[Illustration: "Beethoven at Heiligenstadt."
From the painting by Carl Schmidt.]

Early in July Beethoven left Montonvasar for Furen, a health resort on the Plattensee, which he reached after a hard trip. Fatigued, grieving over the first parting from Therese, and downcast over his uncertain future, he there wrote the letter to his "Immortal Beloved," which is now one of the treasures of the Berlin Library. It is a long letter, much too long to be given here in full, written for the most part in ejaculatory phrases, and curiously alternating between love, despair, courage and hopefulness and commonplace, everyday affairs. Nor will space permit me to tell how Alexander W. Thayer, an American, who spent a great part of his life and means in gathering detailed and authentic data for a Beethoven biography,—which, however, he did not live to finish,—worked out the year in which this letter was written (Beethoven gave only the day of the month); showed that it must be 1806; proved further that it could not have been intended for Giulietta Guicciardi, yet did not venture to state that Countess Therese Brunswick was the undoubted recipient. Afterward, I believe, he heard of Miriam Tenger, entered into correspondence with her, and the letters doubtless will be found among his papers; but he did not live to make use of the information.

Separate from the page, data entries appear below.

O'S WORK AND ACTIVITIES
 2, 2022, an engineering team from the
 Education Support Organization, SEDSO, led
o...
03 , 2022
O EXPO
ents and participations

One of the reasons why the identity of the recipient of Beethoven's letter remained so long unknown was that he did not address her by name. The letter begins: "My angel, my all, myself!" In order to secure a fixed position, Beethoven had decided to try Prussia and even England, and this intention he refers to when, after apostrophizing Therese as his "immortal beloved," he writes these burning words:

"Yes, I have decided to toss abroad so long, until I can fly to your arms and call myself at home with you, and let my soul, enveloped in your love, wander through the kingdom of spirits." The letter has this exclamatory postscript:

"Eternally yours!
Eternally mine!
Eternally one another's!"

The engagement lasted until 1810, four years, when the letters, which through Franz's aid had passed between Beethoven and Therese, were returned. Therese, however, always treasured as one of her "jewels" a sprig of immortelle fastened with a ribbon to a bit of paper, the ribbon fading with passing years, the paper growing yellow, but still showing the words: "L'Immortelle à son Immortelle—Luigi."

It had been Beethoven's custom to enclose a sprig of immortelle in nearly every letter he sent her, and all these sprigs she kept in her desk many, many years. She made a white silken pillow of the flowers; and, when death came at last, she was laid at rest, her head cushioned on the mementos of the man she had loved.